If your child is struggling at school and you feel you need help or support with any of these suggestions, please feel free to give me a call at 613-316-6457. As always, please remember that when we light up ABILITIES, there are endless possibilities.

 

Why is my Child so Disorganized?

Your child’s room looks like it was struck by a tornado. Your child’s school bag is filled with crumpled papers that never seem to have a proper place. Your child rarely knows if he has homework or when it’s due. Your child can’t remember the list of instructions you gave him to take a shower, brush his teeth and get in his pajamas. Your child tells you at 9:00 on Sunday night that he needs new shoes for gym the next day.

By contrast, your other child has a meticulously clean bedroom and his school bag is neat and organized with every paper in its proper spot. That child runs upstairs to do homework without ever being asked or reminded and always knows when everything is due. He follows directions with ease and wouldn’t dream of being unprepared for gym class.

Does any of this sound familiar or strike a nerve? What is the cause of this drastic difference? Some would argue personality, others would argue maturity and although these certainly can be contributing factors, the weakness lies in something called Executive Functioning Skills. These skills allow us to plan, focus attention, remember instructions and juggle multiple tasks successfully. Executive functions are controlled by a region of the brain called the prefrontal cortex so there may be a neurological reason as to why a child is struggling with these tasks.

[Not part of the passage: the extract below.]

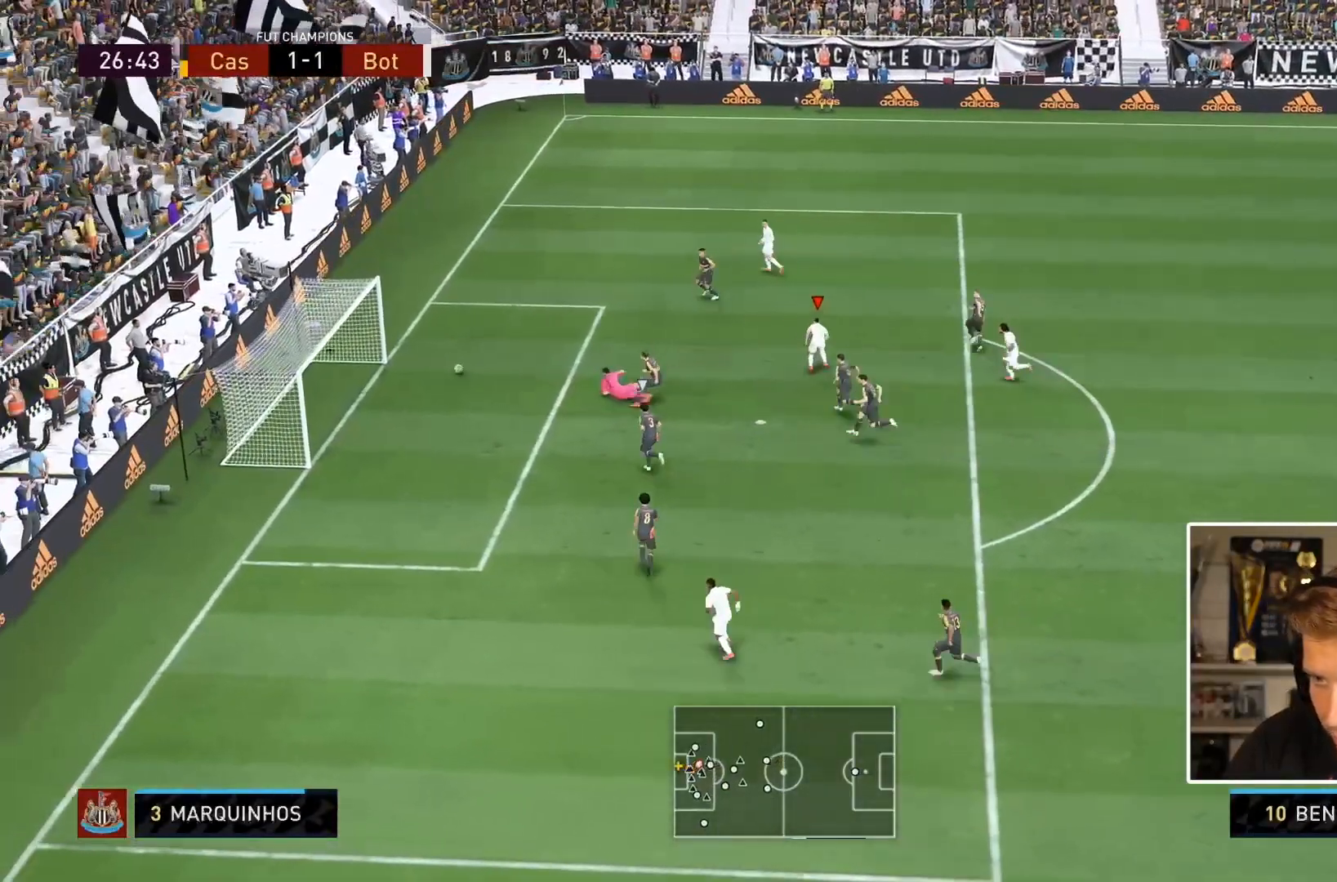
{"buttons": ["R2"], "left_stick": "down-left", "right_stick": "center", "events": []}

We would never be frustrated with a child who had difficulty seeing the board at school or tell them to just try harder to see. We go to the eye doctor and get them glasses. If a child struggled with Math, we would not be upset with the child, we would teach them strategies and give them tools in order to help them succeed. The same is true for working with a child with weak executive functioning skills. No child is trying to be disorganized, forgetful and oblivious to deadlines. It is our job as parents to recognize the strengths and weaknesses of our individual children and help guide, coach, support and give them tools to help compensate.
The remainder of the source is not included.